他们都是弑君者的种,他们的出生冒犯了诸神和世人的一切法律。”
又一个佛雷开口:“他说出这话就是自承叛逆,大人。
史坦尼斯切掉了他偷窃成性的手指,您该砍下他肆意撒谎的舌头。”
“干脆砍了他脑袋,”杰瑞爵士建议,“或者让我跟他来场荣誉的决斗。”
“佛雷家的人也懂什么叫荣誉?
!”
戴佛斯回敬。
四个佛雷听了便向前冲去,威曼伯爵抬手制止。
“不要冲动,朋友们。
在……
在处理他之前,我想先听听他的话。”
“你提到**——可有证据,爵士?”
席奥默学士发问,他把柔软的手掌交叠在肚皮上。
艾德瑞克·风暴就是证据,戴佛斯心想,可惜我把他送到了狭海另一头,以远远避开梅丽珊卓的火焰。
“我所言句句是实,史坦尼斯·拜拉席恩可为我作保。”
“言语就像风。”
一位站在威曼伯爵高位后的年轻姑娘说——是那位将褐发梳成长辫子的漂亮女子,“连我们姑娘家都知道,男人为达目的不择手段。”
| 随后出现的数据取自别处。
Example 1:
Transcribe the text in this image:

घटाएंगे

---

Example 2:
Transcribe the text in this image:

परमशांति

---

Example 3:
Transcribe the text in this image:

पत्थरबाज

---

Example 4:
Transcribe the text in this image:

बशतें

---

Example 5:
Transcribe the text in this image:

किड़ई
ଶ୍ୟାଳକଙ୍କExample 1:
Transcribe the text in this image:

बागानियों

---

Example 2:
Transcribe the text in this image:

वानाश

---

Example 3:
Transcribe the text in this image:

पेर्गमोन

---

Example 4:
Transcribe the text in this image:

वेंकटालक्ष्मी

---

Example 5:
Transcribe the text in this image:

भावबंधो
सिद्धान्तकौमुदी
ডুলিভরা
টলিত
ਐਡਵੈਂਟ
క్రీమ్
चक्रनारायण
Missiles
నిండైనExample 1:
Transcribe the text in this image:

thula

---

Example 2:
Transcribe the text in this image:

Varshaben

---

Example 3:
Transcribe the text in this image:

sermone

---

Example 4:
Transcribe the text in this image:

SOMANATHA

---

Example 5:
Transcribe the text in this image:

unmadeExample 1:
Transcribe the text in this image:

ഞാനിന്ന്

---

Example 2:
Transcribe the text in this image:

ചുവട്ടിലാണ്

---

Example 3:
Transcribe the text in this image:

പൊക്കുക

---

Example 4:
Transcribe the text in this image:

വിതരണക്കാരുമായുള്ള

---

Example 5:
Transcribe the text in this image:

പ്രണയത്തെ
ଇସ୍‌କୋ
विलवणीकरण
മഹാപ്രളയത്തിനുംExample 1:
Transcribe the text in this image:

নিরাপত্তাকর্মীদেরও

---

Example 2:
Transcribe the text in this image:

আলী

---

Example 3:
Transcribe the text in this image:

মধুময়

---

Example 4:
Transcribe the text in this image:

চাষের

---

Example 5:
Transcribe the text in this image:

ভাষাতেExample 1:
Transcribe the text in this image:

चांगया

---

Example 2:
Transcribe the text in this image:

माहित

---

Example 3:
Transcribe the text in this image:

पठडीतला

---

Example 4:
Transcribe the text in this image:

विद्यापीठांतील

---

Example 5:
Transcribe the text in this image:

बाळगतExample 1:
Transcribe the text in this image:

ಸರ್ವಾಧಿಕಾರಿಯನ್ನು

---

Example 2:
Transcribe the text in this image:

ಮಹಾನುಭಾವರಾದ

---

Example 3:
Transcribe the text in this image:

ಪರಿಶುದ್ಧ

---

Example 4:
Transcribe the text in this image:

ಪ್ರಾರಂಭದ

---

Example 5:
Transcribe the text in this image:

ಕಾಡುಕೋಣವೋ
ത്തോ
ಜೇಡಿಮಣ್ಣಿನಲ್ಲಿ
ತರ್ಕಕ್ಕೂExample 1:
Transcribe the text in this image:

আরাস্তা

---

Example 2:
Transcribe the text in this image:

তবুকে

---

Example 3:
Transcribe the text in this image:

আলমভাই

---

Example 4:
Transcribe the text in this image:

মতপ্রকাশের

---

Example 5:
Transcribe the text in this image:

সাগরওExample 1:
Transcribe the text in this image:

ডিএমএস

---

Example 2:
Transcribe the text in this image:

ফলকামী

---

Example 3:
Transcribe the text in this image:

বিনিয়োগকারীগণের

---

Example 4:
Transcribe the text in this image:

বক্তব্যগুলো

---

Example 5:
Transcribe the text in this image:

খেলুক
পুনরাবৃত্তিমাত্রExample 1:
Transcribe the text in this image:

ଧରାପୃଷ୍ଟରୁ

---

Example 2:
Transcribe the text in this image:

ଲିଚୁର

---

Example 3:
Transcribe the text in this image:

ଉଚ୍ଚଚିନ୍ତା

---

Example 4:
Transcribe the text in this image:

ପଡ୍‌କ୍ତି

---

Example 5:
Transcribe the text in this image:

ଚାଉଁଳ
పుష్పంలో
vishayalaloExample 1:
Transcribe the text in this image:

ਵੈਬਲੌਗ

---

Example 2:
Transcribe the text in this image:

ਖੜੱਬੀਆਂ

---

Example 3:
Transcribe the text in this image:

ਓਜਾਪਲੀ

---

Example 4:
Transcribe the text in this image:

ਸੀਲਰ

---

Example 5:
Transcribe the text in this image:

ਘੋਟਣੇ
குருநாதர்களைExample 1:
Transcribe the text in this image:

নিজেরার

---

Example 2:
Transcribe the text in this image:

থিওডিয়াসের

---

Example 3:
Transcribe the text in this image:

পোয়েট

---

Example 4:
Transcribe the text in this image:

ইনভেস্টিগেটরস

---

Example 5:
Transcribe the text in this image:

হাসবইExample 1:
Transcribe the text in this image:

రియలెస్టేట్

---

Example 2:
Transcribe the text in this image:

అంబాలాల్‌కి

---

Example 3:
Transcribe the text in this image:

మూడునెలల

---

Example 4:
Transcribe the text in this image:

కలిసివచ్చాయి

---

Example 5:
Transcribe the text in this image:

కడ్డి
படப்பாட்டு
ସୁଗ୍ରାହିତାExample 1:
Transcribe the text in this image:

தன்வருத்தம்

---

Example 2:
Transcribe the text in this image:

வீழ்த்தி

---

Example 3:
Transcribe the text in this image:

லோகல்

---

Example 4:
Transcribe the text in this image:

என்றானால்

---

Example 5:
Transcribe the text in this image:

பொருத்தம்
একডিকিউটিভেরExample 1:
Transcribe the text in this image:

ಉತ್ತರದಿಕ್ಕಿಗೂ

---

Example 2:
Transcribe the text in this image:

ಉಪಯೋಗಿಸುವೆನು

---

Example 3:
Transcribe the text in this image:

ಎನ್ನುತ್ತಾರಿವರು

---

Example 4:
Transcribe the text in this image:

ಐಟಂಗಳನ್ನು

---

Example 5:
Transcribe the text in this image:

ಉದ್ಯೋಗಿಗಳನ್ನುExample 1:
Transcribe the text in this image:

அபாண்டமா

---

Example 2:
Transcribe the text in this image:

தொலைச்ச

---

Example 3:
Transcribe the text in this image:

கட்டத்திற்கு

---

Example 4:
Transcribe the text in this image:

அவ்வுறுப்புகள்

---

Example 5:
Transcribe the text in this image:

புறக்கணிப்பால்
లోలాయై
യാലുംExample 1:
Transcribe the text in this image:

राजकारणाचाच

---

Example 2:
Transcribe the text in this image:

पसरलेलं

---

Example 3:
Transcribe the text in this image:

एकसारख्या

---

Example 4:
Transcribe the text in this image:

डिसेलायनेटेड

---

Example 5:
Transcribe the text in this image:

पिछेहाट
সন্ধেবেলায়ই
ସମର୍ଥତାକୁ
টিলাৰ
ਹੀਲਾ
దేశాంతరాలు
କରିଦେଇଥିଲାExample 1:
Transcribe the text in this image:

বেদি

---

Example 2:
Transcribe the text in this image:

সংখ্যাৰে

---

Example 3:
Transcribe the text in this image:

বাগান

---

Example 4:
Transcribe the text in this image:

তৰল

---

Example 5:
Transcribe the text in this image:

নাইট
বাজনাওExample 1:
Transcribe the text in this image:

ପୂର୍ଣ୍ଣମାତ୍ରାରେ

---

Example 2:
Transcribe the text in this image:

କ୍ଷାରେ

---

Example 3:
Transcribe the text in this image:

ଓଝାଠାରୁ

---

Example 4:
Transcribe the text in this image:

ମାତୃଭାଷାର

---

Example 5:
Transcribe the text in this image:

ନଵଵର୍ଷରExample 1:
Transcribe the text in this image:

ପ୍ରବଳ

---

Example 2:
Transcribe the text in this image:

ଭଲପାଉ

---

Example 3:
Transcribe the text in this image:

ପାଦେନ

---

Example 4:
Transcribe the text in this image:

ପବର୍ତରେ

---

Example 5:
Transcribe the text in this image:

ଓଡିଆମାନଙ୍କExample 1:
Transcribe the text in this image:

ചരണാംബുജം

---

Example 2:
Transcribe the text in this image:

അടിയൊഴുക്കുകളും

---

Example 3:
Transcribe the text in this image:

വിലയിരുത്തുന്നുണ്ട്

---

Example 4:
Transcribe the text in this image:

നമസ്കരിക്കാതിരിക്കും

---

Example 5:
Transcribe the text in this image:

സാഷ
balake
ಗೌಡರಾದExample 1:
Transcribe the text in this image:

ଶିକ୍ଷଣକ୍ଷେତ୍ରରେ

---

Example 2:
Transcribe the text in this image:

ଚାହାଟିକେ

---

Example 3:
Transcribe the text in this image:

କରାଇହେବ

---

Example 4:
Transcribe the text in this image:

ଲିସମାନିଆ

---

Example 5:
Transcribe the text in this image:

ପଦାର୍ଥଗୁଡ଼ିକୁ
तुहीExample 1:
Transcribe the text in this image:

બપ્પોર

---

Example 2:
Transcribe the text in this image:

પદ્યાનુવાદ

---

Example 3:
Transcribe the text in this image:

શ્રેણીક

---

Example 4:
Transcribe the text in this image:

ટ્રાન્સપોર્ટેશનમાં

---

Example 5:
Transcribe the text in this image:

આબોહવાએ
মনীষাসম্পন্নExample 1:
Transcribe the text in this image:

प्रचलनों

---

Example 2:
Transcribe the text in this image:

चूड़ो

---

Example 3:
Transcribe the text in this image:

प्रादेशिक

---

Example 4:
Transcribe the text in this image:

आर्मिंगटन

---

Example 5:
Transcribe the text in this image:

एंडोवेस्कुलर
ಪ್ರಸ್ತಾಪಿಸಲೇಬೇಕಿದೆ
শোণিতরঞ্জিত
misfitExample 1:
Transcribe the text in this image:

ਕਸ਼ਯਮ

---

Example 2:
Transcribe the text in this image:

“真凭实据胜过一面之词,”席奥默学士宣称,“论到为夺取铁王座而编造谎言,史坦尼斯·拜拉席恩决不是开先河者。”
粉嘟嘟的妇人抬起一根胖手指向下指着戴佛斯。
“你听好,我们不想跟犯上作乱扯上半点瓜葛。
我们白港上下都是遵纪守法的老实人,对国家忠心不贰。
你再在这里说些别有用心的话,小心我丈人把你关进狼穴!”
我哪里得罪了她?
“抱歉,敢问女士芳名?”
粉嘟嘟的妇人气恼地哼了一声,作答的是学士:“里雅夫人是威曼大人之子威里斯爵士的妻子,爵士目前还是兰尼斯特家的俘虏。”
那么她是出于恐惧。
白港若倒向史坦尼斯,她丈夫就得付出生命的代价。
我怎能要求威曼伯爵亲自宣判儿子死刑?
若我跟他位置互换、而戴冯是人质,我会怎么做?
“大人,”戴佛斯道,“我祈祷您儿子和白港上下都平平安安。”
“又在撒谎!”
凳子上的里雅夫人叫道。
戴佛斯决定不再理她。
“当初罗柏·史塔克兴兵讨伐冠着‘拜拉席恩’姓氏的私生子乔佛里时,白港响应了号召。
现在史塔克大人虽然过世,但他的斗争并未告终。”
“罗柏·史塔克是我的封君,”威曼伯爵声明,“史坦尼斯算哪根葱?
他凭什么来打扰我们?
如果我记忆没错,他以前从不肯移尊就驾来北境盘桓。
现在他被打得丢盔弃甲,倒是死乞白赖、跑来求人施舍了。”
“他是来拯救万民于水火的,大人,”戴佛斯坚称,“他是来保护您的土地免遭铁民和野人侵袭的。”
高位旁的玛龙·曼德勒爵士厌恶地哼了一声。
“白港几世纪没见着野人了,铁民更是从未骚扰过这片海岸。
史坦尼斯大人是不是还要替我们抵抗魔龙和古灵精怪呢?”
人鱼宫中哄堂大笑,威曼伯爵脚边的里雅夫人却啜泣起来。
“群岛的铁民、塞外的野人……
现在又来了个叛徒公爵,带来一大票土匪、叛贼和术士。”
她指着戴佛斯,“噢,是的,我们听说了你那个红女巫干的好事,她会要求我们为一个火魔王而背弃七神!”
戴佛斯自己也不喜欢红袍祭司,但此刻却不能随声附和里雅夫人。
“梅丽珊卓女士的确是红神的女祭司,而赛丽丝王后和其他许多人皈依了她的信仰,但国王陛下的若干臣民仍保持着对七神的崇拜——包括我自己。”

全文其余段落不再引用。